What the exercise asks. Print the data exactly as it appears, keeping every word.

Supplied entries.

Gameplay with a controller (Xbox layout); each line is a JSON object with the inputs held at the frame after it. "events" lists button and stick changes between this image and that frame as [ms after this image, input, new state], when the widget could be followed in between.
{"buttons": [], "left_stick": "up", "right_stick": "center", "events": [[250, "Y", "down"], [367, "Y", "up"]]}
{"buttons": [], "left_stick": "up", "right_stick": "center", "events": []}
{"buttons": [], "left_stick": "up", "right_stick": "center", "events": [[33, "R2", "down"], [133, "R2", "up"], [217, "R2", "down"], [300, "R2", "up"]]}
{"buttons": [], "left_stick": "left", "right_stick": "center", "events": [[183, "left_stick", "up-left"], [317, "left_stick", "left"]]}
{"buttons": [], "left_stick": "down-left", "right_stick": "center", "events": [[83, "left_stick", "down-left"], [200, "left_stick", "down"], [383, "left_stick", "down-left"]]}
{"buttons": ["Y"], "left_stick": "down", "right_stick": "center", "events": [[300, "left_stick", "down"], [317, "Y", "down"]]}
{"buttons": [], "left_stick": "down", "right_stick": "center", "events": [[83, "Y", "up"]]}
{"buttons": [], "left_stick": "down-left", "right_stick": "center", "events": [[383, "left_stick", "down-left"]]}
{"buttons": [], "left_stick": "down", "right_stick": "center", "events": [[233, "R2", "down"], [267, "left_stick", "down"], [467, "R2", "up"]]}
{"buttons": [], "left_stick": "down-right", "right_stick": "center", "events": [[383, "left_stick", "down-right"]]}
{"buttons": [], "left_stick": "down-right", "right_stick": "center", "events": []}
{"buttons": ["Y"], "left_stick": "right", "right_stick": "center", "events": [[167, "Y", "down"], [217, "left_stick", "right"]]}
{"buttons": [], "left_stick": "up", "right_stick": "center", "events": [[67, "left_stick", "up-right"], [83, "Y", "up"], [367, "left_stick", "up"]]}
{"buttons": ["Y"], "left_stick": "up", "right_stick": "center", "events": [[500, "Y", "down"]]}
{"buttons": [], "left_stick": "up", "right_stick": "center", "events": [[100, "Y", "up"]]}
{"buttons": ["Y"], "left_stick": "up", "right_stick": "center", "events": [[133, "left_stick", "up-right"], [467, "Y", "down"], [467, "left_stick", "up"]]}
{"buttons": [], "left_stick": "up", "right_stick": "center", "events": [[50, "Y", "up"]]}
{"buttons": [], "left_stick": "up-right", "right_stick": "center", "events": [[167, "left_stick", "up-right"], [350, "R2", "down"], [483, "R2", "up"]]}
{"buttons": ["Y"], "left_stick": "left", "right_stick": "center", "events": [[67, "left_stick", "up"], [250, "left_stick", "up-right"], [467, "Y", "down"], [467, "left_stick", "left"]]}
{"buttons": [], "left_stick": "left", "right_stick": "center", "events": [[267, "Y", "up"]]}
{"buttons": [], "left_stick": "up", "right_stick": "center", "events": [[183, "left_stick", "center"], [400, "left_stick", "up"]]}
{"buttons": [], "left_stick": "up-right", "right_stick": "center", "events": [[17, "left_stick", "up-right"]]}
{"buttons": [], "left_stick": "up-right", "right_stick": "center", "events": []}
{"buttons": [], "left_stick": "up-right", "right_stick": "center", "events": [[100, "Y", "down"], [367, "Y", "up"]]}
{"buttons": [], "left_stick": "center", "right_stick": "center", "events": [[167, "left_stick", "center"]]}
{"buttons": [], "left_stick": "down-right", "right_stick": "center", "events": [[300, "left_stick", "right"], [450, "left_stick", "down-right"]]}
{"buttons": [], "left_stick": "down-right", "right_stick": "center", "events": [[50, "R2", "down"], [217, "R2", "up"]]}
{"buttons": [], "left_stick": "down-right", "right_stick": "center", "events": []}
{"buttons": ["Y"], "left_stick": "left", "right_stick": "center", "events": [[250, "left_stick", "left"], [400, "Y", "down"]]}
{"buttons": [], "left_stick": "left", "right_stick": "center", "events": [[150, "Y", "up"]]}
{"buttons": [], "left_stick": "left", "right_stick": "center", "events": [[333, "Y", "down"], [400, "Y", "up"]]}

Response below.
Gameplay with a controller (Xbox layout); each line is a JSON object with the inputs held at the frame after it. "events" lists button and stick changes between this image and that frame as [ms after this image, input, new state], when the widget could be followed in between.
{"buttons": [], "left_stick": "up", "right_stick": "center", "events": [[250, "Y", "down"], [367, "Y", "up"]]}
{"buttons": [], "left_stick": "up", "right_stick": "center", "events": []}
{"buttons": [], "left_stick": "up", "right_stick": "center", "events": [[33, "R2", "down"], [133, "R2", "up"], [217, "R2", "down"], [300, "R2", "up"]]}
{"buttons": [], "left_stick": "left", "right_stick": "center", "events": [[183, "left_stick", "up-left"], [317, "left_stick", "left"]]}
{"buttons": [], "left_stick": "down-left", "right_stick": "center", "events": [[83, "left_stick", "down-left"], [200, "left_stick", "down"], [383, "left_stick", "down-left"]]}
{"buttons": ["Y"], "left_stick": "down", "right_stick": "center", "events": [[300, "left_stick", "down"], [317, "Y", "down"]]}
{"buttons": [], "left_stick": "down", "right_stick": "center", "events": [[83, "Y", "up"]]}
{"buttons": [], "left_stick": "down-left", "right_stick": "center", "events": [[383, "left_stick", "down-left"]]}
{"buttons": [], "left_stick": "down", "right_stick": "center", "events": [[233, "R2", "down"], [267, "left_stick", "down"], [467, "R2", "up"]]}
{"buttons": [], "left_stick": "down-right", "right_stick": "center", "events": [[383, "left_stick", "down-right"]]}
{"buttons": [], "left_stick": "down-right", "right_stick": "center", "events": []}
{"buttons": ["Y"], "left_stick": "right", "right_stick": "center", "events": [[167, "Y", "down"], [217, "left_stick", "right"]]}
{"buttons": [], "left_stick": "up", "right_stick": "center", "events": [[67, "left_stick", "up-right"], [83, "Y", "up"], [367, "left_stick", "up"]]}
{"buttons": ["Y"], "left_stick": "up", "right_stick": "center", "events": [[500, "Y", "down"]]}
{"buttons": [], "left_stick": "up", "right_stick": "center", "events": [[100, "Y", "up"]]}
{"buttons": ["Y"], "left_stick": "up", "right_stick": "center", "events": [[133, "left_stick", "up-right"], [467, "Y", "down"], [467, "left_stick", "up"]]}
{"buttons": [], "left_stick": "up", "right_stick": "center", "events": [[50, "Y", "up"]]}
{"buttons": [], "left_stick": "up-right", "right_stick": "center", "events": [[167, "left_stick", "up-right"], [350, "R2", "down"], [483, "R2", "up"]]}
{"buttons": ["Y"], "left_stick": "left", "right_stick": "center", "events": [[67, "left_stick", "up"], [250, "left_stick", "up-right"], [467, "Y", "down"], [467, "left_stick", "left"]]}
{"buttons": [], "left_stick": "left", "right_stick": "center", "events": [[267, "Y", "up"]]}
{"buttons": [], "left_stick": "up", "right_stick": "center", "events": [[183, "left_stick", "center"], [400, "left_stick", "up"]]}
{"buttons": [], "left_stick": "up-right", "right_stick": "center", "events": [[17, "left_stick", "up-right"]]}
{"buttons": [], "left_stick": "up-right", "right_stick": "center", "events": []}
{"buttons": [], "left_stick": "up-right", "right_stick": "center", "events": [[100, "Y", "down"], [367, "Y", "up"]]}
{"buttons": [], "left_stick": "center", "right_stick": "center", "events": [[167, "left_stick", "center"]]}
{"buttons": [], "left_stick": "down-right", "right_stick": "center", "events": [[300, "left_stick", "right"], [450, "left_stick", "down-right"]]}
{"buttons": [], "left_stick": "down-right", "right_stick": "center", "events": [[50, "R2", "down"], [217, "R2", "up"]]}
{"buttons": [], "left_stick": "down-right", "right_stick": "center", "events": []}
{"buttons": ["Y"], "left_stick": "left", "right_stick": "center", "events": [[250, "left_stick", "left"], [400, "Y", "down"]]}
{"buttons": [], "left_stick": "left", "right_stick": "center", "events": [[150, "Y", "up"]]}
{"buttons": [], "left_stick": "left", "right_stick": "center", "events": [[333, "Y", "down"], [400, "Y", "up"]]}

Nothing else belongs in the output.